How to Crawl Slow Websites

Modified on Mon, 15 Jul, 2024 at 5:34 PM

Selecting crawling mode and crawling area.
Crawling speed settings.
Automatic crawling pause and resuming.

1. Selecting crawling mode and crawling area

If it is not necessary to crawl the entire website, you can restrict crawling area, so the program won’t expose a website to a longstanding load. There are several ways to do it:

Limit crawling to one category → enter a URL of necessary category in the ‘Initial URL‘ field and enable the ‘Crawl only in directory‘ option. It can be found under ‘Settings → General‘. Keep in mind that to use this mode, the category should have an appropriate URL structure when URLs of the category and its pages begin with the same path. For example: website.com/category and website/category/first-item.

Limit crawling by using rules → this feature will help you to focus only on pages that match certain rules. These might be pages whose URLs contain particular words.

2. Crawling speed settings

To adjust crawling speed considering low performance of a crawled website, use the settings under ‘Settings → General‘:

Decrease the number of threads → set up not more than 5 threads in the corresponding field. It will reduce a number of concurrent parallel connections and decrease the load on a website.

Set up a delay between requests → adjust a delay between requests that are sent by the crawler to a server in the corresponding field. Delay is applied to each thread, so if the website is sensitive to high load, use a delay combined with a minimum number of threads.

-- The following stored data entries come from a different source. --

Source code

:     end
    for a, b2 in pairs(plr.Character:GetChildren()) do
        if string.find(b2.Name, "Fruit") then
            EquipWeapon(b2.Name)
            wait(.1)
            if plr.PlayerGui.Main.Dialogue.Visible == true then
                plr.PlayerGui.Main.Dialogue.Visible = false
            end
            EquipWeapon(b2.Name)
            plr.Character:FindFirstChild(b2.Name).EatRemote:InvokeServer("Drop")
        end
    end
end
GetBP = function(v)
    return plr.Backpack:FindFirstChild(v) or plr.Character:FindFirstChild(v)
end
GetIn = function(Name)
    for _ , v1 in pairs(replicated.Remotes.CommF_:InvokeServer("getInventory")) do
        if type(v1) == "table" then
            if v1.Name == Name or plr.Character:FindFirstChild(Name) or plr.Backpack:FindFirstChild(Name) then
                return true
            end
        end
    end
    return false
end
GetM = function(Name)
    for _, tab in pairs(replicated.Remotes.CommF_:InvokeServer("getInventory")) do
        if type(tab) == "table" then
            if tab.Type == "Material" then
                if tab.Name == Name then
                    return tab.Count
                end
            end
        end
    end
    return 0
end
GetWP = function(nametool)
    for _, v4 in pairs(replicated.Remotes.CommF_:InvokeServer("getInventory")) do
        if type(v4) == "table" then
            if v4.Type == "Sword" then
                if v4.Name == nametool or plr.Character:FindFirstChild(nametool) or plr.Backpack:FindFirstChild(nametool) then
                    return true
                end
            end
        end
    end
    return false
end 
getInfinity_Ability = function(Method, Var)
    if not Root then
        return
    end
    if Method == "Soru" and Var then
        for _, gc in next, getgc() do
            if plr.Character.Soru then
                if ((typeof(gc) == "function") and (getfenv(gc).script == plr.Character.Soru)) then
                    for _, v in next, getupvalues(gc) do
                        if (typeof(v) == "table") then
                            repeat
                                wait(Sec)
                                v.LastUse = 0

Increase response timeout → by default Netpeak Spider waits 30,000 milliseconds for a page response and moves on to the next one unless it receives a response within this time. If you know in advance that page response speed is low, you can increase response timeout.

3. Automatic crawling pause and resuming

If you encounter the ‘429 Too many Requests‘ status code during crawling, we recommend doing the following steps:

Go to ‘Settings → Advanced‘ and tick options in the ‘Pause crawling automatically‘ section:

When website returns the ‘429 Too Many Requests‘ status code.
When the response timeout is exceeded.

Decrease the number of threads.
Change settings according to the recommendations in the first paragraph of this article.
Save settings.
Continue crawling if the error appeared at the beginning; restart crawling; recrawl certain pages with incorrect codes.